____ Material provided
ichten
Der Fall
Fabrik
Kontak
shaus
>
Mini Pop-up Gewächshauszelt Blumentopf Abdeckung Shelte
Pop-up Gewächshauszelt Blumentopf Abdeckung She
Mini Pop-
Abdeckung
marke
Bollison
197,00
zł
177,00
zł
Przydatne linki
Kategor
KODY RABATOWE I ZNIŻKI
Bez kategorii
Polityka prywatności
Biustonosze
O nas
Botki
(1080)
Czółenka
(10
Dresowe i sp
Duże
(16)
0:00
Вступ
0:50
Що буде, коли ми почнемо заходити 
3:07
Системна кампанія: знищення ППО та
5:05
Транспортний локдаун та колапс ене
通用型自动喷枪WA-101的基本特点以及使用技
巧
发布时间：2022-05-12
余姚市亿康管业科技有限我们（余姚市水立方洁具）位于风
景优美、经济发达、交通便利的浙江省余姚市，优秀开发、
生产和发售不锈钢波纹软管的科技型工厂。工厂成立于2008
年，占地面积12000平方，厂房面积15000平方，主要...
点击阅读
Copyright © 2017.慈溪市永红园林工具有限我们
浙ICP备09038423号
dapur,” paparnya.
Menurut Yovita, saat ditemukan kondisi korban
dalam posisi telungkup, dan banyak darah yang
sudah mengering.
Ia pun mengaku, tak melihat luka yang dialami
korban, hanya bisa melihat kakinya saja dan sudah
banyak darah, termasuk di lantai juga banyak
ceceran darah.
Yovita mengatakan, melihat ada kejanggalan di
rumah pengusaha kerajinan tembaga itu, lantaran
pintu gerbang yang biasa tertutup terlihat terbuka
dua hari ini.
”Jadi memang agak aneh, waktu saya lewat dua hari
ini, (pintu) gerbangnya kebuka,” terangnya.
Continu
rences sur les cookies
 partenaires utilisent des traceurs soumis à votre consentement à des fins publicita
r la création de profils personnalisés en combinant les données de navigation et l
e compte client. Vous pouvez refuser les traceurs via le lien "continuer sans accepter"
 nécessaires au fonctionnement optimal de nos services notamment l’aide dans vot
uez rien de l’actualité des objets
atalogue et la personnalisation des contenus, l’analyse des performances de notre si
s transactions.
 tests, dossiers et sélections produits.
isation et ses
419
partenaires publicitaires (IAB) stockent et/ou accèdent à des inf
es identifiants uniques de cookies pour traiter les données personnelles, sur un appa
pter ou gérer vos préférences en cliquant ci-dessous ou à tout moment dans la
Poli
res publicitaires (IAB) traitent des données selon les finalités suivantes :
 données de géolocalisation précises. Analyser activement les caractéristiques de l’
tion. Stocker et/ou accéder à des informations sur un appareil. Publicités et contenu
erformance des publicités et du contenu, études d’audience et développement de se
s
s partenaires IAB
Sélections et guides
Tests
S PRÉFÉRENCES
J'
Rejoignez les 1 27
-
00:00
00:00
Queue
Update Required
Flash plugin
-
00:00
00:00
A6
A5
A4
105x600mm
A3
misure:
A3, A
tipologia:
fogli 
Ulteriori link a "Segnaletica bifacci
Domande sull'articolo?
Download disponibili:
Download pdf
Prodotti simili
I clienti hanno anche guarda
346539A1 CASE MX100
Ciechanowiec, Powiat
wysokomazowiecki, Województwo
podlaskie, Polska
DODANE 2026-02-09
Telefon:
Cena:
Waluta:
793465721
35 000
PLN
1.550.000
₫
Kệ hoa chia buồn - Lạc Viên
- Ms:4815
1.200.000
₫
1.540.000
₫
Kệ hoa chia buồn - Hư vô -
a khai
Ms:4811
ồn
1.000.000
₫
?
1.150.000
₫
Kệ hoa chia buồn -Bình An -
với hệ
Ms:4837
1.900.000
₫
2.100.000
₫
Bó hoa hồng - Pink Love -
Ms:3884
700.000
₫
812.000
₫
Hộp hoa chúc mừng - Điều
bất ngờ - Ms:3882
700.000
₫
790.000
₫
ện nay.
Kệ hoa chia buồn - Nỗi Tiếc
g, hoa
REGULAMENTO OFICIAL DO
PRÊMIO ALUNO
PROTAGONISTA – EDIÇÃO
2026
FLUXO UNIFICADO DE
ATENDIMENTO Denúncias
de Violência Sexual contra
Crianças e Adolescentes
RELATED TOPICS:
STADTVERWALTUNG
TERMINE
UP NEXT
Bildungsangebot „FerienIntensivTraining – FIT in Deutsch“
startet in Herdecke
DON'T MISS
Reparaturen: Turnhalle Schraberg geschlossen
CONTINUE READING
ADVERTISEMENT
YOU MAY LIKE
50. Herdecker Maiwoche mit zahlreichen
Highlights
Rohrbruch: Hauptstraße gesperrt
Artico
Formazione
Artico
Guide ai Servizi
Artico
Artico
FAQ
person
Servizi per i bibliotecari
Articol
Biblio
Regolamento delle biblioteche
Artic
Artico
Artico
________
Every record here must be output exactly, word for word.

ichten
Der Fall
Fabrik
Kontak
shaus
>
Mini Pop-up Gewächshauszelt Blumentopf Abdeckung Shelte
Pop-up Gewächshauszelt Blumentopf Abdeckung She
Mini Pop-
Abdeckung
marke
Bollison
197,00
zł
177,00
zł
Przydatne linki
Kategor
KODY RABATOWE I ZNIŻKI
Bez kategorii
Polityka prywatności
Biustonosze
O nas
Botki
(1080)
Czółenka
(10
Dresowe i sp
Duże
(16)
0:00
Вступ
0:50
Що буде, коли ми почнемо заходити 
3:07
Системна кампанія: знищення ППО та
5:05
Транспортний локдаун та колапс ене
通用型自动喷枪WA-101的基本特点以及使用技
巧
发布时间：2022-05-12
余姚市亿康管业科技有限我们（余姚市水立方洁具）位于风
景优美、经济发达、交通便利的浙江省余姚市，优秀开发、
生产和发售不锈钢波纹软管的科技型工厂。工厂成立于2008
年，占地面积12000平方，厂房面积15000平方，主要...
点击阅读
Copyright © 2017.慈溪市永红园林工具有限我们
浙ICP备09038423号
dapur,” paparnya.
Menurut Yovita, saat ditemukan kondisi korban
dalam posisi telungkup, dan banyak darah yang
sudah mengering.
Ia pun mengaku, tak melihat luka yang dialami
korban, hanya bisa melihat kakinya saja dan sudah
banyak darah, termasuk di lantai juga banyak
ceceran darah.
Yovita mengatakan, melihat ada kejanggalan di
rumah pengusaha kerajinan tembaga itu, lantaran
pintu gerbang yang biasa tertutup terlihat terbuka
dua hari ini.
”Jadi memang agak aneh, waktu saya lewat dua hari
ini, (pintu) gerbangnya kebuka,” terangnya.
Continu
rences sur les cookies
 partenaires utilisent des traceurs soumis à votre consentement à des fins publicita
r la création de profils personnalisés en combinant les données de navigation et l
e compte client. Vous pouvez refuser les traceurs via le lien "continuer sans accepter"
 nécessaires au fonctionnement optimal de nos services notamment l’aide dans vot
uez rien de l’actualité des objets
atalogue et la personnalisation des contenus, l’analyse des performances de notre si
s transactions.
 tests, dossiers et sélections produits.
isation et ses
419
partenaires publicitaires (IAB) stockent et/ou accèdent à des inf
es identifiants uniques de cookies pour traiter les données personnelles, sur un appa
pter ou gérer vos préférences en cliquant ci-dessous ou à tout moment dans la
Poli
res publicitaires (IAB) traitent des données selon les finalités suivantes :
 données de géolocalisation précises. Analyser activement les caractéristiques de l’
tion. Stocker et/ou accéder à des informations sur un appareil. Publicités et contenu
erformance des publicités et du contenu, études d’audience et développement de se
s
s partenaires IAB
Sélections et guides
Tests
S PRÉFÉRENCES
J'
Rejoignez les 1 27
-
00:00
00:00
Queue
Update Required
Flash plugin
-
00:00
00:00
A6
A5
A4
105x600mm
A3
misure:
A3, A
tipologia:
fogli 
Ulteriori link a "Segnaletica bifacci
Domande sull'articolo?
Download disponibili:
Download pdf
Prodotti simili
I clienti hanno anche guarda
346539A1 CASE MX100
Ciechanowiec, Powiat
wysokomazowiecki, Województwo
podlaskie, Polska
DODANE 2026-02-09
Telefon:
Cena:
Waluta:
793465721
35 000
PLN
1.550.000
₫
Kệ hoa chia buồn - Lạc Viên
- Ms:4815
1.200.000
₫
1.540.000
₫
Kệ hoa chia buồn - Hư vô -
a khai
Ms:4811
ồn
1.000.000
₫
?
1.150.000
₫
Kệ hoa chia buồn -Bình An -
với hệ
Ms:4837
1.900.000
₫
2.100.000
₫
Bó hoa hồng - Pink Love -
Ms:3884
700.000
₫
812.000
₫
Hộp hoa chúc mừng - Điều
bất ngờ - Ms:3882
700.000
₫
790.000
₫
ện nay.
Kệ hoa chia buồn - Nỗi Tiếc
g, hoa
REGULAMENTO OFICIAL DO
PRÊMIO ALUNO
PROTAGONISTA – EDIÇÃO
2026
FLUXO UNIFICADO DE
ATENDIMENTO Denúncias
de Violência Sexual contra
Crianças e Adolescentes
RELATED TOPICS:
STADTVERWALTUNG
TERMINE
UP NEXT
Bildungsangebot „FerienIntensivTraining – FIT in Deutsch“
startet in Herdecke
DON'T MISS
Reparaturen: Turnhalle Schraberg geschlossen
CONTINUE READING
ADVERTISEMENT
YOU MAY LIKE
50. Herdecker Maiwoche mit zahlreichen
Highlights
Rohrbruch: Hauptstraße gesperrt
Artico
Formazione
Artico
Guide ai Servizi
Artico
Artico
FAQ
person
Servizi per i bibliotecari
Articol
Biblio
Regolamento delle biblioteche
Artic
Artico
Artico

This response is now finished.